** Opening INPUT FOR THIS TASK block **

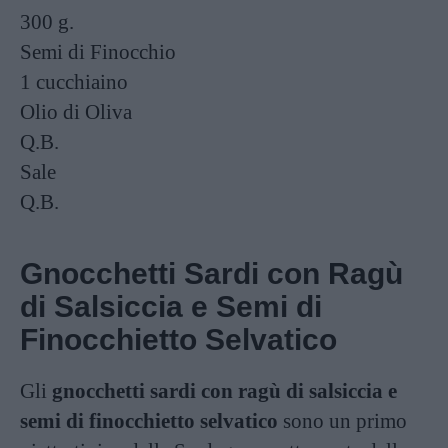
300 g.
Semi di Finocchio
1 cucchiaino
Olio di Oliva
Q.B.
Sale
Q.B.
Gnocchetti Sardi con Ragù
di Salsiccia e Semi di
Finocchietto Selvatico
Gli
gnocchetti sardi con ragù di salsiccia e
semi di finocchietto selvatico
sono un primo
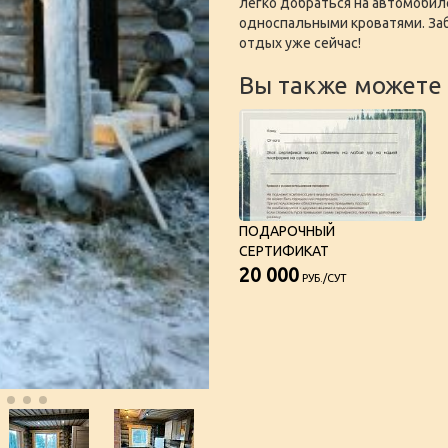
легко добраться на автомобил
односпальными кроватями. Заб
отдых уже сейчас!
Вы также можете 
ПОДАРОЧНЫЙ
СЕРТИФИКАТ
20 000
РУБ./СУТ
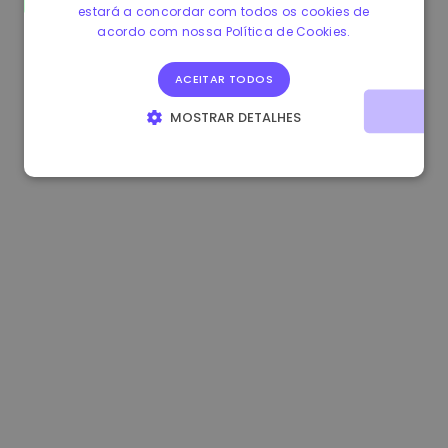
estará a concordar com todos os cookies de
0.865660 €
0.00%
3.4B €
acordo com nossa Política de Cookies.
ACEITAR TODOS
MOSTRAR DETALHES
ESTRITAMENTE NECESSÁRIOS
DESEMPENHO
DIRECIONAMENTO
FUNCIONALIDADE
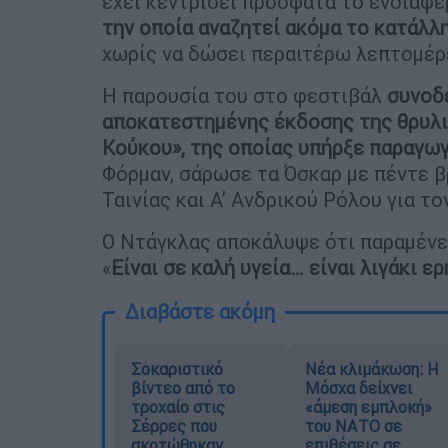
έχει κεντρίσει πρόσφατα το ενδιαφέ
την οποία αναζητεί ακόμα το κατάλλ
χωρίς να δώσει περαιτέρω λεπτομέρ
Η παρουσία του στο φεστιβάλ
συνοδ
αποκατεστημένης έκδοσης της θρυλικ
Κούκου», της οποίας υπήρξε παραγω
Φόρμαν, σάρωσε τα Όσκαρ με πέντε β
Ταινίας και Α’ Ανδρικού Ρόλου για τ
Ο Ντάγκλας αποκάλυψε ότι παραμένει
«
Είναι σε καλή υγεία… είναι λιγάκι ερ
Διαβάστε ακόμη
Σοκαριστικό
Νέα κλιμάκωση: Η
βίντεο από το
Μόσχα δείχνει
τροχαίο στις
«άμεση εμπλοκή»
Σέρρες που
του ΝΑΤΟ σε
σκοτώθηκαν
επιθέσεις σε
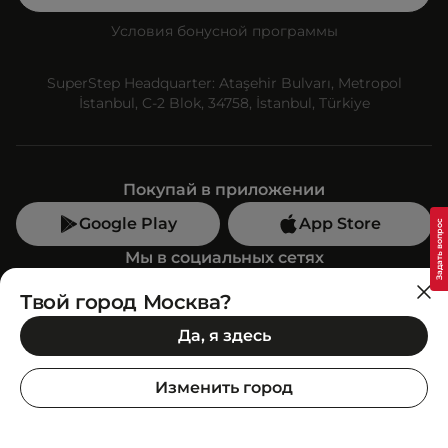
Условия бонусной программы
SuperStep Headquarter: Ataşehir Bulvarı, Metropol
İstanbul, C-2 Blok, 34758, İstanbul, Türkiye
Покупай в приложении
Google Play
App Store
Мы в социальных сетях
Твой город Москва?
Позвони нам
Да, я здесь
+7 (499) 350-55-33
C 10:00 до 19:00
Изменить город
SuperStep-бот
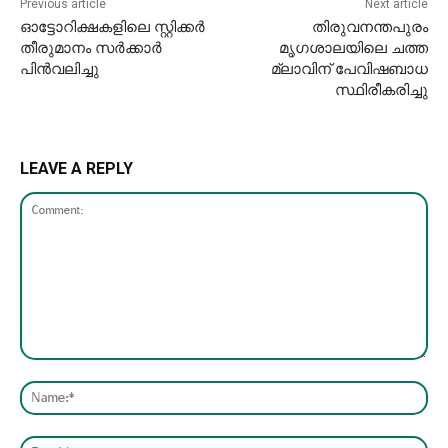
Previous article
Next article
ഓട്ടോറിക്ഷകളിലെ സ്റ്റിക്കർ
തിരുവനന്തപുരം
തീരുമാനം സർക്കാർ
മൃഗശാലയിലെ ചത്ത
പിൻവലിച്ചു
മ്ലാവിന് പേവിഷബാധ
സ്ഥിരീകരിച്ചു
LEAVE A REPLY
Comment:
Nam
Emai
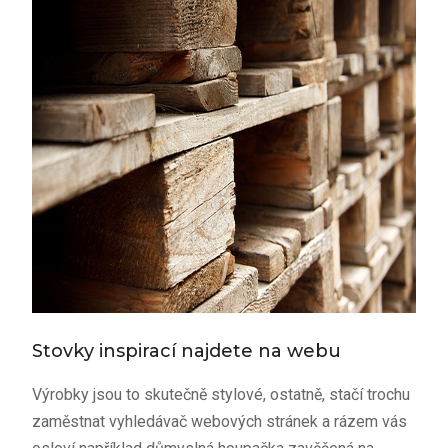
Stovky inspirací najdete na webu
Výrobky jsou to skutečně stylové, ostatně, stačí trochu
zaměstnat vyhledávač webových stránek a rázem vás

** Closing INPUT FOR THIS TASK block **

**WORK TO COMPLETE:**
Pick out every line above that contains the word "SuperStep" and copy it.

**OUTPUT FOR THIS EXERCISE:**
SuperStep Headquarter: Ataşehir Bulvarı, Metropol
SuperStep-бот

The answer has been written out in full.